La crise en Ukraine vue par Ahmed Kateb, expert en relations internationales : «L’Algérie se tient à équidistance des parties en conflit»

Ramtane Lamamra, ministre des Affaires étrangères et de la Communauté nationale à l’étranger, a participé par visioconférence à une réunion de coordination du Groupe de contact arabe sur le conflit en Ukraine.

Selon un  communiqué du ministère, la réunion entre dans le cadre de la préparation de la visite de ministres arabes des Affaires étrangères à Moscou et Varsovie pour s’entretenir avec leurs homologues. Le Conseil exécutif de la Ligue des États arabes avait, pour rappel, décidé d’installer, le mois dernier, un groupe de coordination pour suivre les développements de la crise russo-ukrainienne. Sa mission est de suggérer des rencontres avec les parties belligérantes afin de trouver une solution diplomatique au conflit. Une initiative «très compréhensible lorsqu’on sait que plusieurs pays arabes figurent parmi les plus gros importateurs de blé de la Russie et de l’Ukraine», estime Ahmed Kateb, expert-chercheur en relations internationales. Il cite notamment «l’Egypte, l’Irak, l’Algérie, le Liban, la Tunisie…».  Pour lui, «si la crise russo-ukrainienne devait perdurer dans le temps, elle aura des répercussions sur la sécurité alimentaire de la région Mena». Les pays arabes ont  décidé de s’impliquer pour prévenir une telle hypothèse. «Ils vont envoyer une sorte de troïka afin de tenter de rapprocher les points de vue entre la Russie et l’Ukraine dans le cadre de plusieurs médiations et des négociations déjà en cours entre les deux parties», souligne Kateb.
Les pays arabes, ajoute-t-il, «veulent être partie prenante afin de garantir leur sécurité alimentaire». A la question de savoir si l’initiative peut être interprétée comme une prise de position en faveur de la Russie, il rappelle que «lors du vote à l’assemblée générale de l’ONU, seule la Syrie a voté en faveur de la Russie». «L’Algérie s’est abstenue et les autres ont voté contre Moscou.
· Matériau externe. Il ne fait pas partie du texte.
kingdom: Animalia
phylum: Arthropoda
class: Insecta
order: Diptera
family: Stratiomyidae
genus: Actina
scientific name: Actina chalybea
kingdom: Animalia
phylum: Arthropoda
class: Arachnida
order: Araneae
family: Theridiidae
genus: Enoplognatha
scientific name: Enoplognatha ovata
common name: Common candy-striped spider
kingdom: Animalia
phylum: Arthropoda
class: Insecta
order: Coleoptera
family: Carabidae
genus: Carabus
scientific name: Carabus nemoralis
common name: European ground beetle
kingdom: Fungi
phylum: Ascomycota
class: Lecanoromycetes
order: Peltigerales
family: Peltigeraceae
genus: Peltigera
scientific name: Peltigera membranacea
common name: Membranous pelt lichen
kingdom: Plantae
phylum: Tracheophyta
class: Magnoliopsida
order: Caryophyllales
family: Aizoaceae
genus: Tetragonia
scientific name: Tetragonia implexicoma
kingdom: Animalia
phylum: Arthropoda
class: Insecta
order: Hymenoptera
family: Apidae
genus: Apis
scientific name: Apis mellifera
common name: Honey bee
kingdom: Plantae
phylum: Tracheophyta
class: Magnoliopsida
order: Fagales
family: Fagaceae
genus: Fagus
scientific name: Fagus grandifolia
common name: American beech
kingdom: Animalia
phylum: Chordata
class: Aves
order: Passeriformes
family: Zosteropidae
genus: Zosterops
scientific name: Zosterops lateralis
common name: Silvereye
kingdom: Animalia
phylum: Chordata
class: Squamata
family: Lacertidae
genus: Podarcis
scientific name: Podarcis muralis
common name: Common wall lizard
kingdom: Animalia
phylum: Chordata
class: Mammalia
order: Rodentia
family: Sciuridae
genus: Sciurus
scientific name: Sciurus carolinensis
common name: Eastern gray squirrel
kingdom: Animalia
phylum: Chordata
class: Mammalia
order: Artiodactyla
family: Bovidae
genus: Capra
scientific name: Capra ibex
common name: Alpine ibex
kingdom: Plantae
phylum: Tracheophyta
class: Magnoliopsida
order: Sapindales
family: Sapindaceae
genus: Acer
Au vu de ces éléments, l’initiative ne peut pas être assimilée à une prise de position. Elle vise à s’assurer une certaine marge de manœuvre dans de futures négociations entre la Russie et l’Ukraine car la sécurité nationale dépend étroitement de la sécurité alimentaire», poursuit notre interlocuteur. «C’est aussi une manière de se positionner par rapport au nouvel ordre multipolaire qui se prépare», assène-t-il.
Sagesse diplomatique
Les pays arabes, dit-il, «visent par le biais de la Ligue arabe et de l’Algérie, qui abritera, le 1er novembre prochain, le sommet, à obtenir une position de privilégiés dans le monde de demain. Et peser de tout leur poids géopolitique, énergétique». Il ne faut pas oublier, fait remarquer  le chercheur, que «la sécurité de la  région à cheval sur plusieurs continents dépendra de la sécurité du monde de demain». S’agissant de la position algérienne, il soutient  que l’abstention signifie que le pays se tient à équidistance des deux parties. « Cependant, il existe des intérêts, le poids de l’histoire et les réalités géopolitiques que nos autorités semblent avoir pris en considération», juge-t-il. Et de rappeler que  notre pays n’interfère pas dans les affaires intérieures des pays et condamne toute intervention militaire contre l’intégrité territoriale d’un Etat. « Cette position a été réitérée par notre représentant à l’ONU juste après le vote de la résolution non contraignante de l’Assemblé générale de l’ONU», précise Kateb. Parlant de la désignation de l’Algérie à la présidence du comité interministériel, ce dernier la qualifie de «reconnaissance de la sagesse de la diplomatie algérienne, de nos principes et de la nature des relations algéro-russes et algéro-ukrainiennes». Basée sur des liens historiques et un partenariat stratégique, la coopération entre Alger et Moscou ne date pas d’aujourd’hui. Elle a été même renforcée, en 2001, après la signature de la déclaration de partenariat stratégique qui a donné une nouvelle impulsion aux relations bilatérales. L’expert estime, à ce propos, que «l’Algérie n’a jamais suivi les humeurs furtives des uns et des autres. On n’applique pas ce que les médias occidentaux appellent les sanctions internationales qui n’ont aucune assise sur le plan de la légalité».
En conclusion, Kateb affirme que «notre pays a raison d’adopter une posture diplomatique conforme à ses principes fondamentaux».